What you will do
1. In the notes on protocol extensibility and versioning, what does the User-Agent protocol element identify?
2. Extend the notes on protocol extensibility and versioning past their final line, keeping their technical register.

Text
******************************

But if you add metadata, it's no skin off anyone's nose. so you have 2 situations - one on which you need whole community to get involved and one in which anyone besides a sub-community can ignore.
([12]http://lists.w3.org/Archives/Public/www-tag/2011Dec/0049.html) Roy Fielding as calling mustUnderstand-based approaches "socially reprehensible" we need a decision tree - questions to answer to understand what kind of extension you're doing and which of these techniques you should use
Compound extensibility points: when a new version of an exensibility point defines a new context in which old extensibility points are interpreted. (This is "willful violation" territory, if not also "sniffing" territory). see discussion following http://lists.w3.org/Archives/Public/www-archive/2011Nov/0009.html
User-Agent is a protocol element which identifies implementations and their versions
Extensibility through Modularity ... instead of one big spec you have multiple specs so that the individual parts can evolve without having to review revisions the whole thing... Good if you manage cross-references and make sure the modules are aware of requirements.
Implementations, Roles, Conformance, and Evolution: A specification describes a protocol, language, protocol element, and rules for implementations of the specifications are to behave.
This section would talk about forward, bckward compatibility and requirements... Some times new evolutions are with old ones, sometimes not. Compatibility has many meanings: for example, for a language, it is desirable if new documents work reasonably (with some fallback) with old readers and that old documents work reasonably with new readers. The meaning of "reasonably" varies: "works reasonably" is softened to "either works reasonably or gives clear warning about nature of problem (version mismatch)."
(This section would (a) note the issues of compatibility (backward, forward) and the relationship to version, edition, errata, corrigem; discuss the debate about using and assigning version indicators, in-band or out-of-band, the DOCTYPE controversy, the HTML5 vs. HTML forever, JavaScript, etc. and summarize the various pros and cons against the considerations of widespread deployment, motivation to 'reverse engineer', the 'quirks mode' problem, race-to-the-bottom) See [IAB-extensions] section 4.1 for version number discussion. Modes (quirks mode, near standards mode) in receivers attempting to adapt to evolution by mis-using version indicator. History of bad versioning practices?

******************************

Raw data

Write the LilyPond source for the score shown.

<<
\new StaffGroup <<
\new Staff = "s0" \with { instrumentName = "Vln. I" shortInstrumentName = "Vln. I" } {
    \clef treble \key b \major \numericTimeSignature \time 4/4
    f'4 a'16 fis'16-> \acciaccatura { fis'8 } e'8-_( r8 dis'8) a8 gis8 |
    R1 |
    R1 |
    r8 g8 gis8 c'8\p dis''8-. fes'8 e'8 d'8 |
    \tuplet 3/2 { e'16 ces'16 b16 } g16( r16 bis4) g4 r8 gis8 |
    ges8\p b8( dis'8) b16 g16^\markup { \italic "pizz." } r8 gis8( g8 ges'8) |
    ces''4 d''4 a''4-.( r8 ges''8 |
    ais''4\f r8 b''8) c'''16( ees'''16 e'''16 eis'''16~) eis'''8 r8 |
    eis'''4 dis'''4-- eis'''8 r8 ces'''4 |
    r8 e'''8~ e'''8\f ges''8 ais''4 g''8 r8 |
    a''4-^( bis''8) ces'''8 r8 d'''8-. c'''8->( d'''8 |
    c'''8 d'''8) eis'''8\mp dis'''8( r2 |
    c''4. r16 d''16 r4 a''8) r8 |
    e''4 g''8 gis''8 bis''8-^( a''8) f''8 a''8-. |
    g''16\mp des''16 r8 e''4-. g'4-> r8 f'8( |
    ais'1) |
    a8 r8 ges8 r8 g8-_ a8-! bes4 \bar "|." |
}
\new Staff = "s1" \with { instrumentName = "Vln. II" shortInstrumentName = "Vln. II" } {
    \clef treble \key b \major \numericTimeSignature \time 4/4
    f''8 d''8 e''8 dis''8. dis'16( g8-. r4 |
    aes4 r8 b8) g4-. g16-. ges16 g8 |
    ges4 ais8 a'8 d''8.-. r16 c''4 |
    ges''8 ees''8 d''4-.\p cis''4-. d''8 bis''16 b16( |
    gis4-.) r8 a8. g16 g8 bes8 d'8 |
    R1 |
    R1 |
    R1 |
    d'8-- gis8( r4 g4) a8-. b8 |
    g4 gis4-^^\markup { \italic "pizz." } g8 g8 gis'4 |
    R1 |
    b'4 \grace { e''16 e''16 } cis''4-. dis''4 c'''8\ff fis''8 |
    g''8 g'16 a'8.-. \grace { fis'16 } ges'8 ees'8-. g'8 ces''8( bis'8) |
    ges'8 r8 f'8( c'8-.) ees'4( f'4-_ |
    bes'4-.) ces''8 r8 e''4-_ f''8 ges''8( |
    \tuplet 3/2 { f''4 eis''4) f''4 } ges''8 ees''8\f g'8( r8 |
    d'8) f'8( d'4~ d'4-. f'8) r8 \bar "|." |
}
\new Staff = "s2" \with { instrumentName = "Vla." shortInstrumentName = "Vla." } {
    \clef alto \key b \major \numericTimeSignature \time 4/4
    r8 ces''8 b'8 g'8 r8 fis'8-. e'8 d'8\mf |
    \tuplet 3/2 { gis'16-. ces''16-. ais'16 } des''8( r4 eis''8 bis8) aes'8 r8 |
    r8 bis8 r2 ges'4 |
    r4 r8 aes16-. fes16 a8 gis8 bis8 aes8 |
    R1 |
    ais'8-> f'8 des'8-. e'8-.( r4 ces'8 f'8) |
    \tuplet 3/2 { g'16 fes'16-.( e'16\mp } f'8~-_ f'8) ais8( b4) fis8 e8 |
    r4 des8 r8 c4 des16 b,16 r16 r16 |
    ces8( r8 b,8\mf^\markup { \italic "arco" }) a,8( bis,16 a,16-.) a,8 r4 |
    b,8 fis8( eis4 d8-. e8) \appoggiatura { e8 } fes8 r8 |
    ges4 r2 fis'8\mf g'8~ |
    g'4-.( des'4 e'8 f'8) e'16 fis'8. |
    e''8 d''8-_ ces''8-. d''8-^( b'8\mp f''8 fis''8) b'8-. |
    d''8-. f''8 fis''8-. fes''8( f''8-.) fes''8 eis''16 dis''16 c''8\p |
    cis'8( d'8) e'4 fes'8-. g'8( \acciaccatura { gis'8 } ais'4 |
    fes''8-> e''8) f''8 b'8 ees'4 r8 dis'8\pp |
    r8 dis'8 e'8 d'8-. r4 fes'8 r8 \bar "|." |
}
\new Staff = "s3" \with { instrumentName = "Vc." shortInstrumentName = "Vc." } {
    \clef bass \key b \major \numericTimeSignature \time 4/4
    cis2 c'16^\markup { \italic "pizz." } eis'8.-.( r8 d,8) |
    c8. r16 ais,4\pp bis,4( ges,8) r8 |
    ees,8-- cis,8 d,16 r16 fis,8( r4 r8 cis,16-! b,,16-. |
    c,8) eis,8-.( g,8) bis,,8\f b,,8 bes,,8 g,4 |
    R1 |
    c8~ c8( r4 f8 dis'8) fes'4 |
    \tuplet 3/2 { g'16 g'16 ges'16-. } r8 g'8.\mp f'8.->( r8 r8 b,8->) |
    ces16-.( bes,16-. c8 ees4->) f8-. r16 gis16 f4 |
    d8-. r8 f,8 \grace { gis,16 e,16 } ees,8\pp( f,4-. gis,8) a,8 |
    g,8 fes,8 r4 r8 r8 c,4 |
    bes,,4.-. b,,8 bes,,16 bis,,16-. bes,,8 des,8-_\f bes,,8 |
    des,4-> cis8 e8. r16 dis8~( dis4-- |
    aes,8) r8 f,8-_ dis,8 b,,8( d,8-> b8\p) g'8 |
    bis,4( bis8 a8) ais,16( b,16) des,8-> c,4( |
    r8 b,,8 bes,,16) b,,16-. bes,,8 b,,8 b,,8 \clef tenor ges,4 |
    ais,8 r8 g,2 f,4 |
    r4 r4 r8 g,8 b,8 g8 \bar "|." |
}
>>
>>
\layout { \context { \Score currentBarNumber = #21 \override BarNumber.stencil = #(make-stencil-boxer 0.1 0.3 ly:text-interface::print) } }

******************************

Your written answers
1. Implementations and their versions.

2.
Languages don't have versions:: specifications have versions. most languages used on the web don't have versions, in that most implementations of readers of the language are written to try to adapt whatever data they get to they get to whatever the implementors believe is the best they can do to satisfy user's expectations, as well or better than any other implementation, subject to the internal constraints and architecture of the implementation. In these situations, where features are implemented incrementally and are not orthogonal extensions, using a version indicator to distinguish author's intent is unacceptable. The version indicator at best gives you some (but not a very good) idea of who to blame.
Implementations have versions: Implementations have versions, and, in particular, what authors of content might want to know (or select among) is what set of language or protocol features (or versions of those features) are supported (correctly) by the receiving implementations. This leads to doing content-negotiation based on User-agent.
(this section would talk about how a protocol has "roles": client, server, proxy, user agent; specifications describe a language used by many of the roles, and a protocol between muttiple parties, each of which has a role in a particular transaction. Discuss the relationship between strict and loose conformance requirements; specs intended for multiple roles but reviewed only by one, difference between "ease of implementation" vs. "breadth of allowable implementations". http://intertwingly.net/blog/2009/04/08/HTML-Reunification
This section would draw analogies and distinctions between how formal and natural languages evolve (quite a literature on this).